The difference between asm, asm volatile and clobbering memory

jleahy picture jleahy · Jan 22, 2013 · Viewed 54.3k times · Source

When implementing lock-free data structures and timing code it's often necessary to suppress the compiler's optimisations. Normally people do this using asm volatile with memory in the clobber list, but you sometimes see just asm volatile or just a plain asm clobbering memory.

What impact do these different statements have on code generation (particularly in GCC, as it's unlikely to be portable)?

Just for reference, these are the interesting variations:

asm ("");   // presumably this has no effect on code generation
asm volatile ("");
asm ("" ::: "memory");
asm volatile ("" ::: "memory");

Answer

Matthew Slattery picture Matthew Slattery · Jan 22, 2013

See the "Extended Asm" page in the GCC documentation.

You can prevent an asm instruction from being deleted by writing the keyword volatile after the asm. [...] The volatile keyword indicates that the instruction has important side-effects. GCC will not delete a volatile asm if it is reachable.

and

An asm instruction without any output operands will be treated identically to a volatile asm instruction.

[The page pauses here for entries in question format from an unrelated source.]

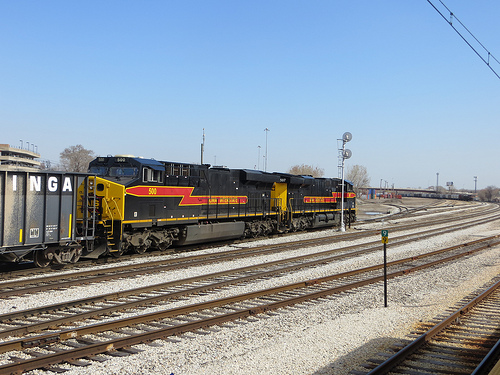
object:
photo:
[0, 0, 500, 375]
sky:
[1, 1, 500, 191]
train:
[1, 154, 357, 270]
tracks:
[0, 235, 500, 375]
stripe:
[126, 185, 249, 206]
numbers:
[149, 187, 158, 194]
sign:
[381, 229, 389, 243]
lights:
[117, 158, 125, 163]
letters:
[12, 174, 72, 192]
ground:
[0, 195, 500, 375]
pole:
[383, 244, 388, 307]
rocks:
[365, 285, 413, 314]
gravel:
[318, 300, 369, 332]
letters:
[208, 198, 237, 203]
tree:
[345, 163, 372, 198]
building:
[0, 143, 42, 172]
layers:
[358, 187, 479, 201]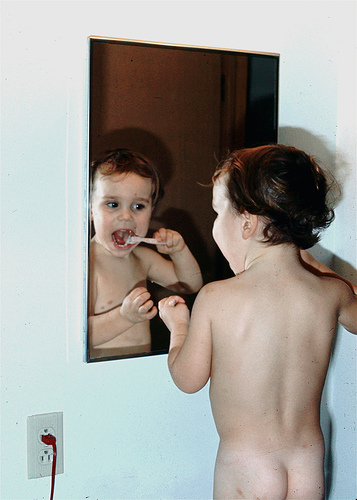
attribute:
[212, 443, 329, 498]
butt — person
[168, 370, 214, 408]
elbow — person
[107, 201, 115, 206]
eye — bright, clear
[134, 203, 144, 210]
eye — bright, clear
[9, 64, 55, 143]
wall — white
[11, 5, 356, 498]
walls — blue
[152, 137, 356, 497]
toddler — naked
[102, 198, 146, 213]
eyes — brown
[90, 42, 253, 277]
door — brown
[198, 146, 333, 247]
hair — dark, smooth, curly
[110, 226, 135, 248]
mouth — open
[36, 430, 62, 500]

None of your examples have output operands specified, so the asm and asm volatile forms behave identically: they create a point in the code which may not be deleted (unless it is proved to be unreachable).

This is not quite the same as doing nothing. See this question for an example of a dummy asm which changes code generation - in that example, code that goes round a loop 1000 times gets vectorised into code which calculates 16 iterations of the loop at once; but the presence of an asm inside the loop inhibits the optimisation (the asm must be reached 1000 times).

The "memory" clobber makes GCC assume that any memory may be arbitrarily read or written by the asm block, so will prevent the compiler from reordering loads or stores across it:

This will cause GCC to not keep memory values cached in registers across the assembler instruction and not optimize stores or loads to that memory.

(That does not prevent a CPU from reordering loads and stores with respect to another CPU, though; you need real memory barrier instructions for that.)